Mówcie, co chcecie, ale ta bajka po prostu wymiata. Jest cudowna! Uwielbiam ten moment, kiedy Jane i Tarzan pierwszy raz się spotykają, gdy Tarzan zauważa, że są do siebie tak podobni. Oczywiście zawsze rycze, gdy ten zjeb zabija jego ojca. Wiadomo -.-
Najważniejsze jest to, że wykonałam swoją misję :D pokazałam bratu piękno bajek Disney'a. I nareszcie, po kilku latach prób, dostrzegł je. Nareszcie polubił Piotrusia Pana! Sam nawet zaproponował, żebyśmy obejrzeli Tarzana, chociaż sądziłam, że wolałby coś o Hitlerze (tak, mamy podobne zainteresowania xd).

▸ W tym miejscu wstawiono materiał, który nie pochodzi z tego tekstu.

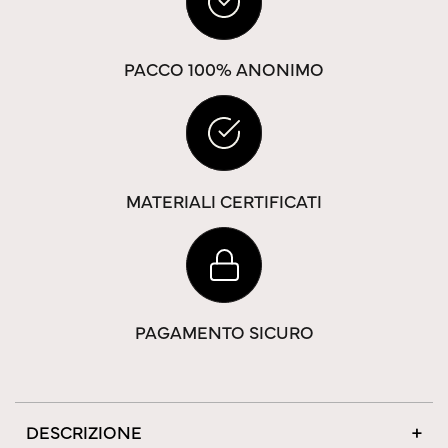
PACCO 100% ANONIMO
MATERIALI CERTIFICATI
PAGAMENTO SICURO
DESCRIZIONE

I jestem szczęśliwa! Jestem. I nikt nie zmusi mnie do tego, bym dorosła. Fuj, nikt. Nie dam się. Stwierdziłam też, że tekst mojego nauczyciela, że, tu cytat, mam mózg przeżarty bajkami Disney'a, jest prawdą. Mam! I jestem cholernie szczęśliwa.
Chyba coraz bardziej cofam się w rozwoju. Oj, przepraszam: młodnieje :D haha.